• _What you have to do_
Report only the number of lines in the records that contain the word "text".

(Dataset entries)
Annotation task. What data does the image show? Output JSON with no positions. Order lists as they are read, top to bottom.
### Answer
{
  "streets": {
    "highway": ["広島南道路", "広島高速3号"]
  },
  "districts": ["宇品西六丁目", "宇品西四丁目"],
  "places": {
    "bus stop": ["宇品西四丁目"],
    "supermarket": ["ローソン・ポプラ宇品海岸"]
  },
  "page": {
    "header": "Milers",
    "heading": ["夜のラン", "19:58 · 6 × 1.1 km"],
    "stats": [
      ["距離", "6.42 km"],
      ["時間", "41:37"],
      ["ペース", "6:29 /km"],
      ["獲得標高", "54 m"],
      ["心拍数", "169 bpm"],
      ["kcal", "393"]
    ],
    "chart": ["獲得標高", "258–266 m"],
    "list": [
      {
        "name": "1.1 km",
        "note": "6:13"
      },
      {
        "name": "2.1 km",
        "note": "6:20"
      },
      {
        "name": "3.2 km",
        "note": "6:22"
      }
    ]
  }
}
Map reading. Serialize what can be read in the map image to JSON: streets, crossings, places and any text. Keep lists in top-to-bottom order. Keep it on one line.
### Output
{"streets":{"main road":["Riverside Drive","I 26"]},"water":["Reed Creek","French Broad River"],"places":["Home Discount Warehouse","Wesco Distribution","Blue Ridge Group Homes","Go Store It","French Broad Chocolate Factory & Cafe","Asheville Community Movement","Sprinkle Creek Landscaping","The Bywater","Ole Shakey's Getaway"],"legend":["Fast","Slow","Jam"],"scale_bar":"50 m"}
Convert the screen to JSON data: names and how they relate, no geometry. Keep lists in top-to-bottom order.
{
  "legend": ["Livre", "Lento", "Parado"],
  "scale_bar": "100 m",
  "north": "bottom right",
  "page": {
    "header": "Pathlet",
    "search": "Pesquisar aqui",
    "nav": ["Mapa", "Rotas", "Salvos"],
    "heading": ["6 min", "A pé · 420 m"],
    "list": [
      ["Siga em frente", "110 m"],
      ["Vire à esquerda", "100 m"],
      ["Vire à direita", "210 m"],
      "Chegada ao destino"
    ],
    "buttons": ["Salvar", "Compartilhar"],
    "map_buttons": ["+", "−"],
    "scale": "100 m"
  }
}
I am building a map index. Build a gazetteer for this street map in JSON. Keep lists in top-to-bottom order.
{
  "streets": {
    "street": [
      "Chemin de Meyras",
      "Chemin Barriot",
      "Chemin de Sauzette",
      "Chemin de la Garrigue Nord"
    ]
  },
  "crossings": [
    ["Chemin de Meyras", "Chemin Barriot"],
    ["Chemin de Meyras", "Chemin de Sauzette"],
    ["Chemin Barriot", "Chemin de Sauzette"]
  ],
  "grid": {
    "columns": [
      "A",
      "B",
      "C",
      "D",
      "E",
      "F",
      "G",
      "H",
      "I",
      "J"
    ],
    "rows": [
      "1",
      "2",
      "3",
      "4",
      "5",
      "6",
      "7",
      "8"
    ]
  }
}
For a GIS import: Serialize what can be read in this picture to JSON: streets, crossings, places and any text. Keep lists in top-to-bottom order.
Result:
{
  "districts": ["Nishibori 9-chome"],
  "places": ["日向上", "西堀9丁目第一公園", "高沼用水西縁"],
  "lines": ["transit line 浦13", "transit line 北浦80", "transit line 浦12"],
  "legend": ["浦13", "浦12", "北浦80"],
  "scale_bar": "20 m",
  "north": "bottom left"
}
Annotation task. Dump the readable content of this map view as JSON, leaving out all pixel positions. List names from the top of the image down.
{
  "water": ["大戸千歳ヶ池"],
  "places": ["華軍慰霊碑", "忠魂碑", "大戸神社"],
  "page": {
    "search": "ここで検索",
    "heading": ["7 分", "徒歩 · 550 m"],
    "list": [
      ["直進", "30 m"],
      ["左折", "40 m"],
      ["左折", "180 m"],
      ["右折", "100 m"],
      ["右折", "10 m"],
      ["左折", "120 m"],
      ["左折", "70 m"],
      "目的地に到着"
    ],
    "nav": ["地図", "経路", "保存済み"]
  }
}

• _Reply to the exercise_
2